Background & aims: In acute pancreatitis, traditional treatment has been initial fasting on purpose to avoid activation of proteolytic enzymes and pancreatic enzyme secretion. The aim of the present study was to evaluate the efficacy and feasibility of immediate oral feeding as compared to traditional fasting in patients with mild acute pancreatitis.
Methods: Sixty patients were randomized to the two treatment groups, fasting or immediate oral feeding. The inclusion criteria were pancreas amylase > or =3 times above normal, onset of abdominal pain within 48 h, acute physiological and chronic health evaluation (APACHE) score<8 and C-reactive protein (CRP) <150 mg/L. Outcome measures were pancreas-specific amylase, systemic inflammatory response, feasibility and length of hospital stay (LOHS).
Results: The groups were comparable with respect to age, sex, etiology, APACHE, time from onset of pain and amylase at admission.
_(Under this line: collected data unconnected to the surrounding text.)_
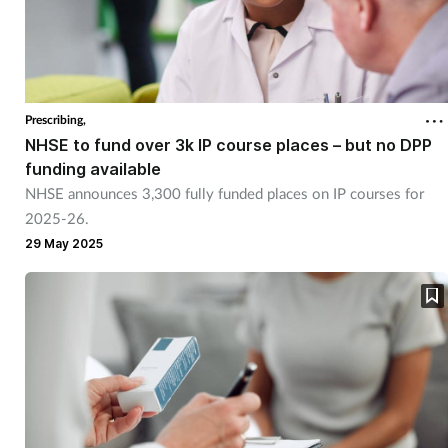
Prescribing,
NHSE to fund over 3k IP course places – but no DPP
funding available
NHSE announces 3,300 fully funded places on IP courses for
2025-26.
29 May 2025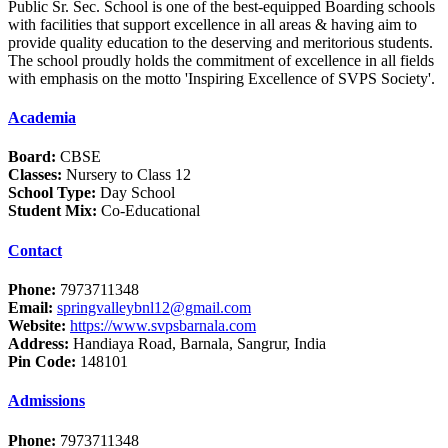
Public Sr. Sec. School is one of the best-equipped Boarding schools
with facilities that support excellence in all areas & having aim to
provide quality education to the deserving and meritorious students.
The school proudly holds the commitment of excellence in all fields
with emphasis on the motto 'Inspiring Excellence of SVPS Society'.
Academia
Board:
CBSE
Classes:
Nursery to Class 12
School Type:
Day School
Student Mix:
Co-Educational
Contact
Phone:
7973711348
Email:
springvalleybnl12@gmail.com
Website:
https://www.svpsbarnala.com
Address:
Handiaya Road, Barnala, Sangrur, India
Pin Code:
148101
Admissions
Phone:
7973711348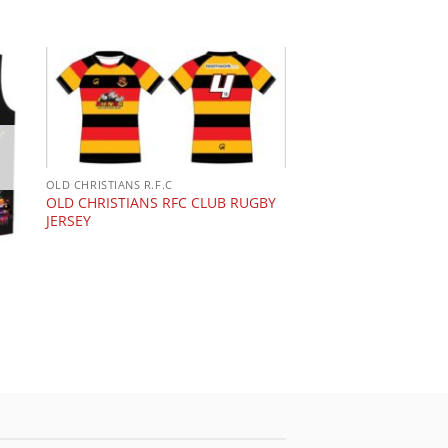
OLD CHRISTIANS R.F.C
OLD CHRISTIANS RFC CLUB RUGBY
JERSEY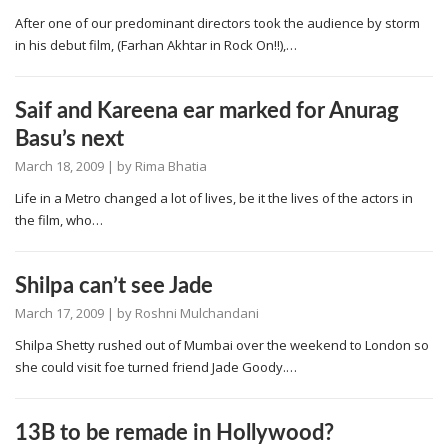
After one of our predominant directors took the audience by storm
in his debut film, (Farhan Akhtar in Rock On!!),…
Saif and Kareena ear marked for Anurag
Basu’s next
March 18, 2009
| by
Rima Bhatia
Life in a Metro changed a lot of lives, be it the lives of the actors in
the film, who…
Shilpa can’t see Jade
March 17, 2009
| by
Roshni Mulchandani
Shilpa Shetty rushed out of Mumbai over the weekend to London so
she could visit foe turned friend Jade Goody.…
13B to be remade in Hollywood?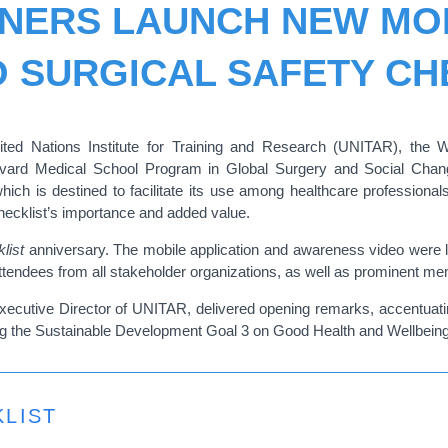
TNERS LAUNCH NEW MOB
 SURGICAL SAFETY CH
ted Nations Institute for Training and Research (UNITAR), the 
rvard Medical School Program in Global Surgery and Social Cha
which is destined to facilitate its use among healthcare professiona
Checklist’s importance and added value.
list
anniversary. The mobile application and awareness video were lau
endees from all stakeholder organizations, as well as prominent mem
ecutive Director of UNITAR, delivered opening remarks, accentuating
ing the Sustainable Development Goal 3 on Good Health and Wellbeing
LIST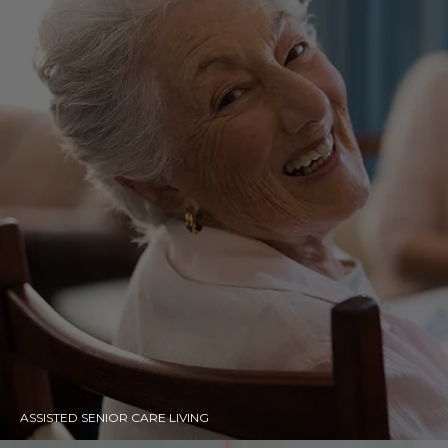
ASSISTED SENIOR CARE LIVING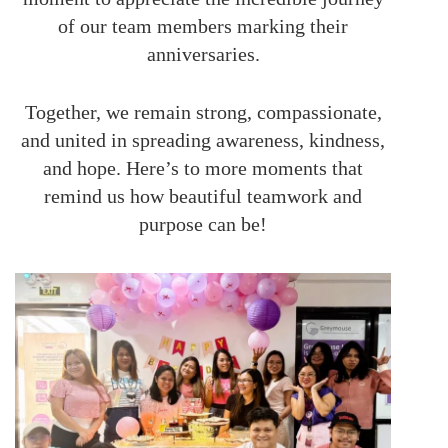
of our team members marking their
anniversaries.
Together, we remain strong, compassionate,
and united in spreading awareness, kindness,
and hope. Here’s to more moments that
remind us how beautiful teamwork and
purpose can be!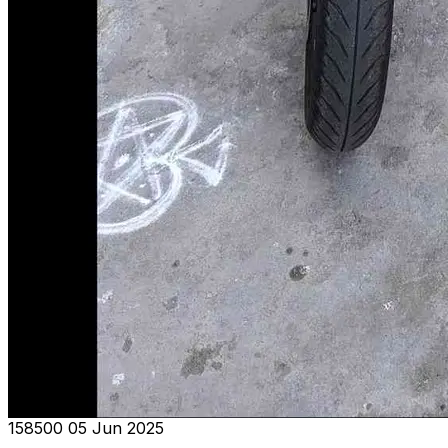
₹158500
05 Jun 2025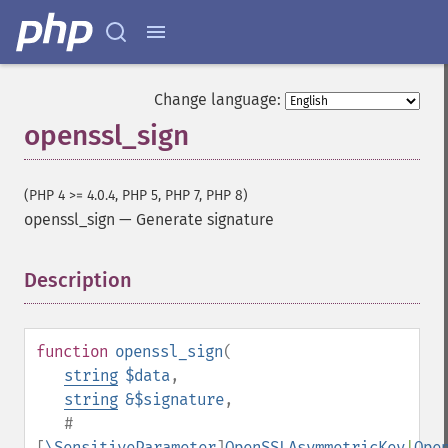
Change language:
openssl_sign
(PHP 4 >= 4.0.4, PHP 5, PHP 7, PHP 8)
openssl_sign
—
Generate signature
Description
¶
function
openssl_sign
(
string
$data
,
string
&$signature
,
#
[
\SensitiveParameter
]
OpenSSLAsymmetricKey
|
Ope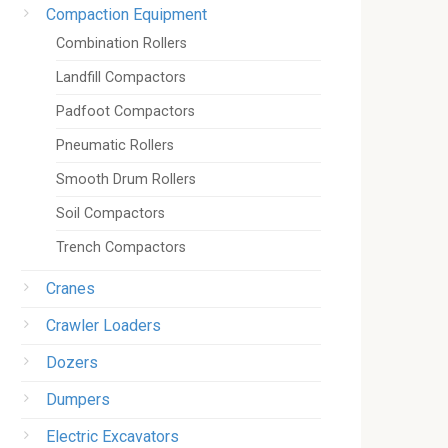
Compaction Equipment
Combination Rollers
Landfill Compactors
Padfoot Compactors
Pneumatic Rollers
Smooth Drum Rollers
Soil Compactors
Trench Compactors
Cranes
Crawler Loaders
Dozers
Dumpers
Electric Excavators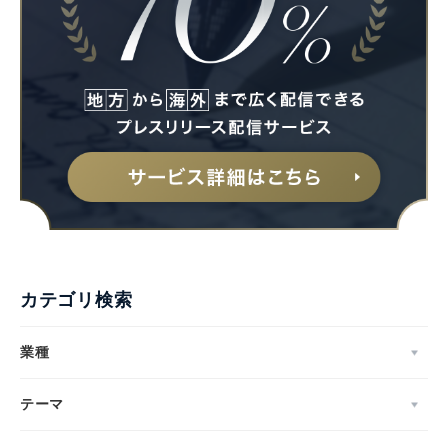
カテゴリ検索
業種
テーマ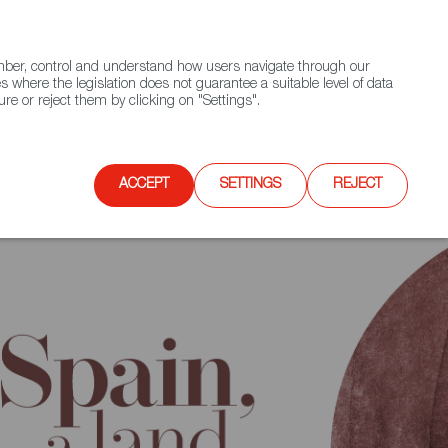
(+34) 913 497 100 |
ember, control and understand how users navigate through our
Contact FWS Worldwide
Search
s where the legislation does not guarantee a suitable level of data
re or reject them by clicking on "Settings".
E
UPCOMING EVENTS
SPAIN FOOD NATION
ACCEPT
SETTINGS
REJECT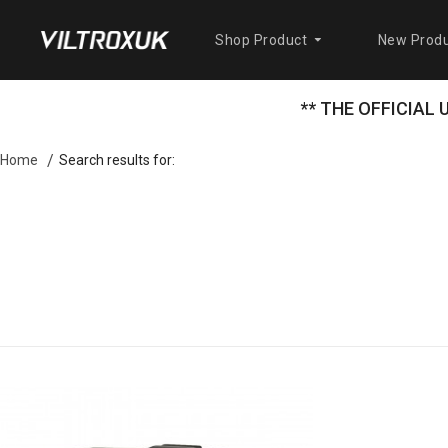
Shop Product
New Produ
** THE OFFICIAL
Search results for:
Home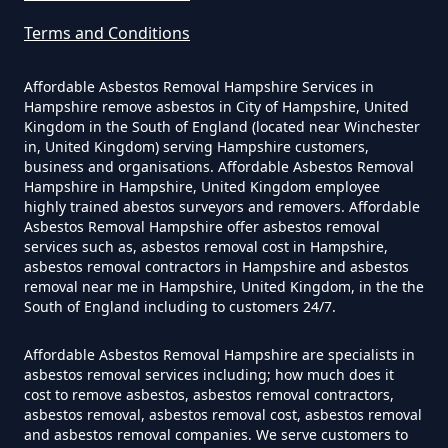
Terms and Conditions
How Much Does It Cost To Have
Asbestos Siding Removed In
Affordable Asbestos Removal Hampshire Services in
Hampshire
Hampshire remove asbestos in City of Hampshire, United
Kingdom in the South of England (located near Winchester
in, United Kingdom) serving Hampshire customers,
business and organisations. Affordable Asbestos Removal
Hampshire in Hampshire, United Kingdom employee
How Much Does It Cost To Have
highly trained abestos surveyors and removers. Affordable
Asbestos Tile Removed In
Asbestos Removal Hampshire offer asbestos removal
services such as, asbestos removal cost in Hampshire,
Hampshire
asbestos removal contractors in Hampshire and asbestos
removal near me in Hampshire, United Kingdom, in the the
South of England including to customers 24/7.
How Much Does It Cost To Have
Affordable Asbestos Removal Hampshire are specialists in
Asbestos Tiles Removed In
asbestos removal services including; how much does it
Hampshire
cost to remove asbestos, asbestos removal contractors,
asbestos removal, asbestos removal cost, asbestos removal
and asbestos removal companies. We serve customers to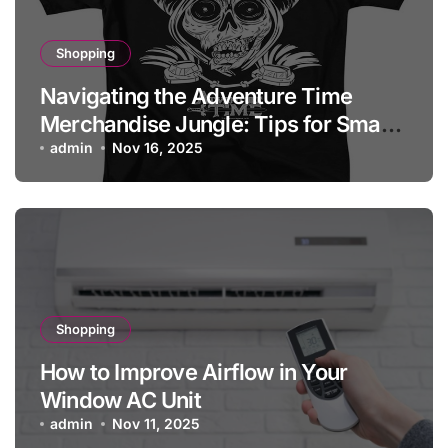
Shopping
Navigating the Adventure Time
Merchandise Jungle: Tips for Smart
Shopping
admin
Nov 16, 2025
Shopping
How to Improve Airflow in Your
Window AC Unit
admin
Nov 11, 2025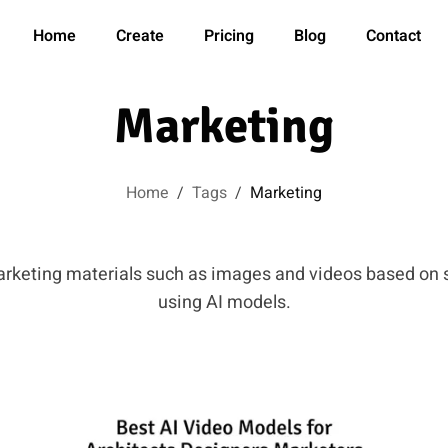
Home
Create
Pricing
Blog
Contact
Marketing
Home
/
Tags
/
Marketing
arketing materials such as images and videos based on 
using AI models.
No significant differences were seen between the groups concerning levels of amylase, CRP, leukocytes, abdominal pain or number of gastrointestinal symptoms. The LOHS was significantly shorter in the oral feeding group (4 vs. 6 days; p<0.05).
Conclusions: No signs of exacerbation of the disease process were seen in terms of significant differences between treatment groups for amylase or systemic inflammatory response. In mild acute pancreatitis, immediate oral feeding was feasible and safe and may accelerate recovery without adverse gastrointestinal events.